Execution and Routing Rules Termed Antiquated
The push for greater transparency in markets has led to calls for revamping Securities and Exchange Commission rules surrounding execution quality and order routing. The rules, known as SEC rules 605 and 606, respectively, are nearly 15 years old and out of date with current market dynamics, according to industry observers.
“The primary regulations that we interact with customers on are in the best execution space,” John Standerfer, chief technology officer at S3, a provider of execution analytics to exchanges, market makers, and broker-dealers, told Markets Media.
The Financial Industries Forum has formed a working group on disclosure requirements under rules 605 and 606. “We’ve been on all of those calls, and almost all of our clients are on those calls as well,” Standerfer said. “There’s a lot of concern in the industry around the constant mantra of increasing transparency.”
Most of the industry appears to be in favor of having more transparency, but “it’s a very complicated relationship between the broker dealers and the consolidators and then the exchanges. How do you explain that in a table or a pie chart?” said Standerfer.
Consolidators such as Citadel, NYSE, KCG, Citi, UBS, and Susquehanna, play dual roles as both large market makers on the exchanges as well as routers of orders. “The vast majority of retail order flow goes straight to the consolidators, not directly to the exchanges,” Standerfer said. “The retail broker dealer is not making the decision where to execute the order.”
In options, where all orders are executed on exchange, a firm like Susquehanna will decide where the exchange is executed and whether it gets price improvement.
“On options, all of the executions end up on the exchange,” said Standerfer. “On equities, the vast majority do not end up on the exchange because you’re allowed to internalize them.”
The 605 report covers execution quality by exchanges and market makers, and are publicly available. Each market maker has a link to its published 605 report, which displays information by symbol, order type, order size, such as the average speed an order is executed in, the quoted spread, the effective spread.

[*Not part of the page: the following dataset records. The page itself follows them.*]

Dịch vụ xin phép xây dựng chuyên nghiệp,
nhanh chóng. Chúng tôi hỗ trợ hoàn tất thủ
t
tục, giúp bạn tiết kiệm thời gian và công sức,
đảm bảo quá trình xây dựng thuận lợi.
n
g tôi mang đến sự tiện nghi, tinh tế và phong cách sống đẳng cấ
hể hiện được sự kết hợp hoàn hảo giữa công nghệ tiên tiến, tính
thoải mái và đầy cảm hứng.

“If I’m a retail broker dealer and I’m sending a lot of orders tonight, I can go and pull up NYSE public 605 and get an idea of how the execution quality I’m receiving from NYSE compares to what they’ve published publicly, which is all of the flow that went through NYSE,” Standerfer said. “There’s talk about having all broker dealers publish the equivalent of a 605 style report, instead of only ones that make markets. There’s also talk about having more detail in the 606 reports where it shows the execution quality of the different destinations they route to.”
Broker-dealers should provide public reports of specific order routing statistics and metrics, which could be leveraged from metrics currently reported pursuant to Rule 605, according to a July 28 statement by Sifma president and CEO Kenneth Bentsen. “Providing this information in an accessible and easy to understand format would help retail investors better understand how markets work and enable them to compare performance among brokers,” he said.
The 606 report gives a breakdown of where client order flow was routed. All the retail brokers file these, as well as market makers.
“If you go to Ameritrade or Scottrade or E-Trade or Schwab, they’ll have a link to the 606 that will show their clients where their order flow went, to what destination or what exchange as well as have some information on which destinations are providing the broker dealer payment for order flow,” said Standerfer.